Although the type of ECM protein has a significant impact on cytoskeletal network rearrangement and can induce signal transduction that influences cell differentiation, our group and others have shown that various growth factors are bound to ECM components including fibroblast growth factor-1 and fibroblast growth factor-2, endothelial growth factor, bone morphogenetic growth factor-9, and vascular endothelial growth factor-A.[17] Decellularized adipose tissue is rich in sulfated glycosaminoglycans, the principal element of ECM that sequesters endogenous growth factors.[18,19,20] Therefore, in addition to containing adipogenic permissive adherence proteins, we further hypothesize that AAM contains sequestered growth factors and/or cytokines and through cell binding, can modulate the cellular response to such factors.

The current study has several limitations to consider. First, subject recruitment was limited to 10 subjects due to significant associated resources required for study completion and the study length was short, only 6 months. The limited study size may increase the statistical margin of error. Second, observation of material retention, cellular infiltration, and morphology in AAM was limited to histologic analysis, which is semiquantitative at best and restricts visualization of the material to thin 6-µm sections. Although care was taken to obtain cross-sections of biopsy midpoints, and longitudinal assessment of sample biopsies suggested increased accumulation of adipocytes over time, it remains impossible to definitely differentiate between de novo adipogenesis from tissue already present in the recipient bed.

Another study limitation is the use of the panniculectomy model for assessing inherent adipogenic qualities of AAM. Although an abundance of studies with ECM-derived scaffolds have suggested that donor sources of ECM are most important for determining cell behavior, the recipient tissue bed also impacts the ultimate outcome of grafted material due to the type of infiltrating cells from adjacent tissue as well as the density of local vasculature. In this study, AAM was implanted within a thick adipose tissue pannus and therefore the frequency of migrating adipose progenitor cells may have been higher than other potential tissue void applications. Further, study subjects were limited to patients already scheduled for body contouring procedures after substantial weight loss, indicating an inherent propensity to accumulate excess adipose tissue in this specific subject population. Therefore, it is difficult to predict how AAM will perform in very lean patients or in recipient beds lacking adipose tissue such as in craniofacial applications.
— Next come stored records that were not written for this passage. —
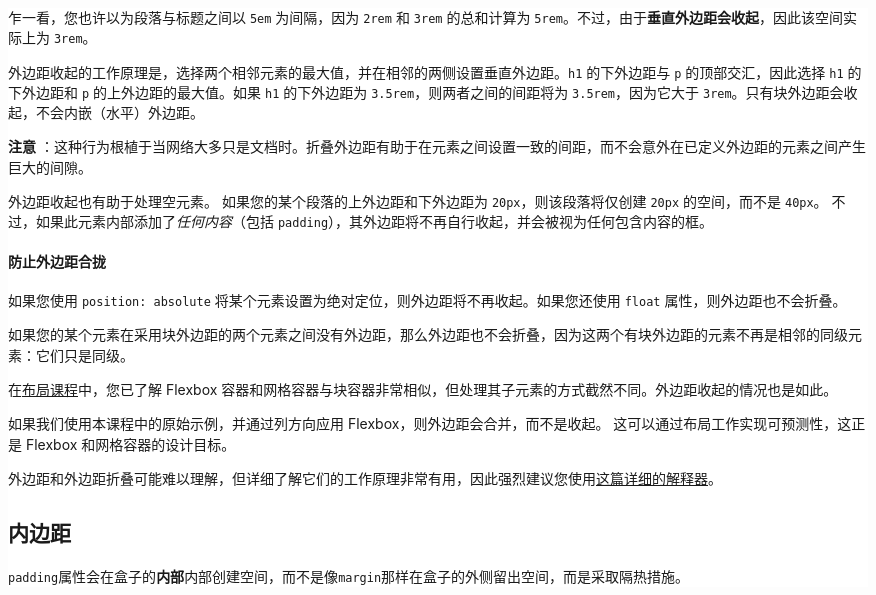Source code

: <iframe allow="camera; clipboard-read; clipboard-write; encrypted-media; geolocation; microphone; midi;" loading="lazy" src="https://codepen.io/web-dot-dev/embed/OJWgvMx?height=500&amp;theme-id=light&amp;default-tab=result&amp;editable=true" data-darkreader-inline-border-top="" data-darkreader-inline-border-right="" data-darkreader-inline-border-bottom="" data-darkreader-inline-border-left="" data-title="web-dot-dev 上 Codepen 的 Pen OJWgvMx" style="color-scheme: initial; box-sizing: inherit; border: 0px; height: 500px; width: 100%; --darkreader-inline-border-top: 0px; --darkreader-inline-border-right: 0px; --darkreader-inline-border-bottom: 0px; --darkreader-inline-border-left: 0px;"></iframe>


乍一看，您也许以为段落与标题之间以 `5em` 为间隔，因为 `2rem` 和 `3rem` 的总和计算为 `5rem`。不过，由于**垂直外边距会收起**，因此该空间实际上为 `3rem`。

外边距收起的工作原理是，选择两个相邻元素的最大值，并在相邻的两侧设置垂直外边距。`h1` 的下外边距与 `p` 的顶部交汇，因此选择 `h1` 的下外边距和 `p` 的上外边距的最大值。如果 `h1` 的下外边距为 `3.5rem`，则两者之间的间距将为 `3.5rem`，因为它大于 `3rem`。只有块外边距会收起，不会内嵌（水平）外边距。

**注意** ：这种行为根植于当网络大多只是文档时。折叠外边距有助于在元素之间设置一致的间距，而不会意外在已定义外边距的元素之间产生巨大的间隙。

外边距收起也有助于处理空元素。 如果您的某个段落的上外边距和下外边距为 `20px`，则该段落将仅创建 `20px` 的空间，而不是 `40px`。 不过，如果此元素内部添加了*任何内容*（包括 `padding`），其外边距将不再自行收起，并会被视为任何包含内容的框。

#### 防止外边距合拢

如果您使用 `position: absolute` 将某个元素设置为绝对定位，则外边距将不再收起。如果您还使用 `float` 属性，则外边距也不会折叠。

如果您的某个元素在采用块外边距的两个元素之间没有外边距，那么外边距也不会折叠，因为这两个有块外边距的元素不再是相邻的同级元素：它们只是同级。

<iframe allow="camera; clipboard-read; clipboard-write; encrypted-media; geolocation; microphone; midi;" loading="lazy" src="https://codepen.io/web-dot-dev/embed/YzNQavQ?height=500&amp;theme-id=light&amp;default-tab=result&amp;editable=true" data-darkreader-inline-border-top="" data-darkreader-inline-border-right="" data-darkreader-inline-border-bottom="" data-darkreader-inline-border-left="" data-title="由 web-dot-dev 在 Codepen 上开发的 Pen YzNQavQ" style="color-scheme: initial; box-sizing: inherit; border: 0px; height: 500px; width: 100%; --darkreader-inline-border-top: 0px; --darkreader-inline-border-right: 0px; --darkreader-inline-border-bottom: 0px; --darkreader-inline-border-left: 0px;"></iframe>


在[布局课程](/blogs/web/css/layout)中，您已了解 Flexbox 容器和网格容器与块容器非常相似，但处理其子元素的方式截然不同。外边距收起的情况也是如此。

如果我们使用本课程中的原始示例，并通过列方向应用 Flexbox，则外边距会合并，而不是收起。 这可以通过布局工作实现可预测性，这正是 Flexbox 和网格容器的设计目标。

<iframe allow="camera; clipboard-read; clipboard-write; encrypted-media; geolocation; microphone; midi;" loading="lazy" src="https://codepen.io/web-dot-dev/embed/QWdgmNx?height=500&amp;theme-id=light&amp;default-tab=result&amp;editable=true" data-darkreader-inline-border-top="" data-darkreader-inline-border-right="" data-darkreader-inline-border-bottom="" data-darkreader-inline-border-left="" data-title="由 web-dot-dev 在 Codepen 上开发的 Pen QWdgmNx" style="color-scheme: initial; box-sizing: inherit; border: 0px; height: 500px; width: 100%; --darkreader-inline-border-top: 0px; --darkreader-inline-border-right: 0px; --darkreader-inline-border-bottom: 0px; --darkreader-inline-border-left: 0px;"></iframe>


外边距和外边距折叠可能难以理解，但详细了解它们的工作原理非常有用，因此强烈建议您使用[这篇详细的解释器](https://www.smashingmagazine.com/2019/07/margins-in-css)。

## 内边距

`padding`属性会在盒子的**内部**内部创建空间，而不是像`margin`那样在盒子的外侧留出空间，而是采取隔热措施。
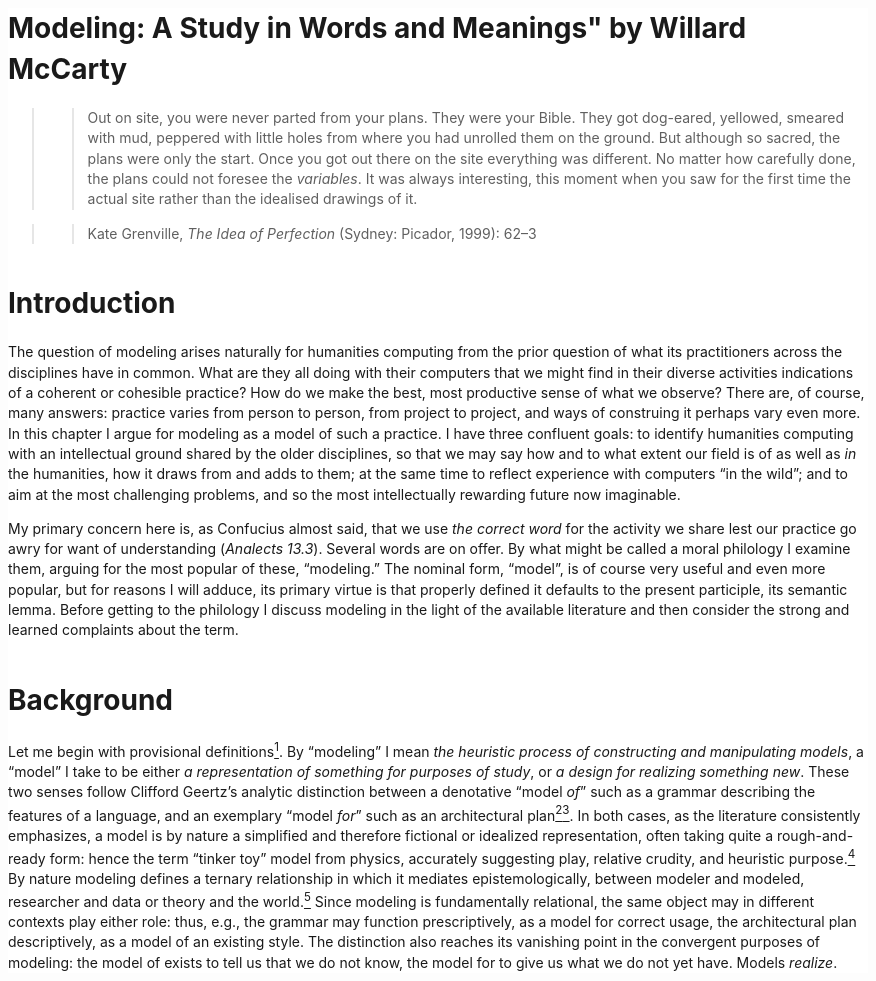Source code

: <head>
    <h1 id="introduction">Modeling: A Study in Words and Meanings" by Willard McCarty</h1>
</head>
<style>
 h1 { line-height="10"; font-size:"3"; }
</style>
<blockquote>
<blockquote>
<p>Out on site, you were never parted from your plans. They were your Bible. They got dog-eared, yellowed, smeared with mud, peppered with little holes from where you had unrolled them on the ground. But although so sacred, the plans were only the start. Once you got out there on the site everything was different. No matter how carefully done, the plans could not foresee the <em>variables</em>. It was always interesting, this moment when you saw for the first time the actual site rather than the idealised drawings of it.</p>
</blockquote>
</blockquote>
<blockquote>
<blockquote>
<p>Kate Grenville, <em>The Idea of Perfection</em> (Sydney: Picador, 1999): 62–3</p>
</blockquote>
</blockquote>
<h1 id="introduction">Introduction</h1>
<p>The question of modeling arises naturally for humanities computing from the prior question of what its practitioners across the disciplines have in common. What are they all doing with their computers that we might find in their diverse activities indications of a coherent or cohesible practice? How do we make the best, most productive sense of what we observe? There are, of course, many answers: practice varies from person to person, from project to project, and ways of construing it perhaps vary even more. In this chapter I argue for modeling as a model of such a practice. I have three confluent goals: to identify humanities computing with an intellectual ground shared by the older disciplines, so that we may say how and to what extent our field is of as well as <em>in</em> the humanities, how it draws from and adds to them; at the same time to reflect experience with computers “in the wild”; and to aim at the most challenging problems, and so the most intellectually rewarding future now imaginable.</p>
<p>My primary concern here is, as Confucius almost said, that we use <em>the correct word</em> for the activity we share lest our practice go awry for want of understanding (<em>Analects 13.3</em>). Several words are on offer. By what might be called a moral philology I examine them, arguing for the most popular of these, “modeling.” The nominal form, “model”, is of course very useful and even more popular, but for reasons I will adduce, its primary virtue is that properly defined it defaults to the present participle, its semantic lemma. Before getting to the philology I discuss modeling in the light of the available literature and then consider the strong and learned complaints about the term.</p>
<h1 id="background">Background</h1>
<p>Let me begin with provisional definitions<a href="#fn1" class="footnote-ref" id="fnref1" role="doc-noteref"><sup>1</sup></a>. By “modeling” I mean <em>the heuristic process of constructing and manipulating models</em>, a “model” I take to be either <em>a representation of something for purposes of study</em>, or <em>a design for realizing something new</em>. These two senses follow Clifford Geertz’s analytic distinction between a denotative “model <em>of</em>” such as a grammar describing the features of a language, and an exemplary “model <em>for</em>” such as an architectural plan<span class="citation" data-cites="geertz_interpretation_1973"><a href="#fn2" class="footnote-ref" id="fnref2" role="doc-noteref"><sup>2</sup></a></span><a href="#fn3" class="footnote-ref" id="fnref3" role="doc-noteref"><sup>3</sup></a>. In both cases, as the literature consistently emphasizes, a model is by nature a simplified and therefore fictional or idealized representation, often taking quite a rough-and-ready form: hence the term “tinker toy” model from physics, accurately suggesting play, relative crudity, and heuristic purpose.<span class="citation" data-cites="cartwright_how_1983"><a href="#fn4" class="footnote-ref" id="fnref4" role="doc-noteref"><sup>4</sup></a></span> By nature modeling defines a ternary relationship in which it mediates epistemologically, between modeler and modeled, researcher and data or theory and the world.<span class="citation" data-cites="morgan_models_1999"><a href="#fn5" class="footnote-ref" id="fnref5" role="doc-noteref"><sup>5</sup></a></span> Since modeling is fundamentally relational, the same object may in different contexts play either role: thus, e.g., the grammar may function prescriptively, as a model for correct usage, the architectural plan descriptively, as a model of an existing style. The distinction also reaches its vanishing point in the convergent purposes of modeling: the model of exists to tell us that we do not know, the model for to give us what we do not yet have. Models <em>realize</em>.</p>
In summary, we have demonstrated that AAM injected into abdominal adipose tissue in clinically relevant volumes (20 mL per injection site, 6 sites per subject) can be achieved without significant adverse events and provides a cell scaffold that is reorganized over time. Immediately post injection, the material felt firmer than surrounding adipose tissue but became more pliable and similar to native adipose tissue within the 6-month time span of this study. Further, longitudinal analysis of material biopsies revealed material volume retention out to 6 months with increasing density of perilipin-expressing adipocytes at each sequential study time point. Although further analysis in more patients and additional applications are warranted, our results suggest that AAM retains critical ECM components that permit cell attachment and migration as well as adipogenic instructive cues.

CONCLUSIONs

To conclude, AAM is an easy to use, allogeneic off-the-shelf regenerative matrix that is safe, adipogenic, and noninflammatory and remodels into endogenous adipose tissue. With AAM, adipose replacement was achieved without adipose tissue harvesting and processing, saving time and cost.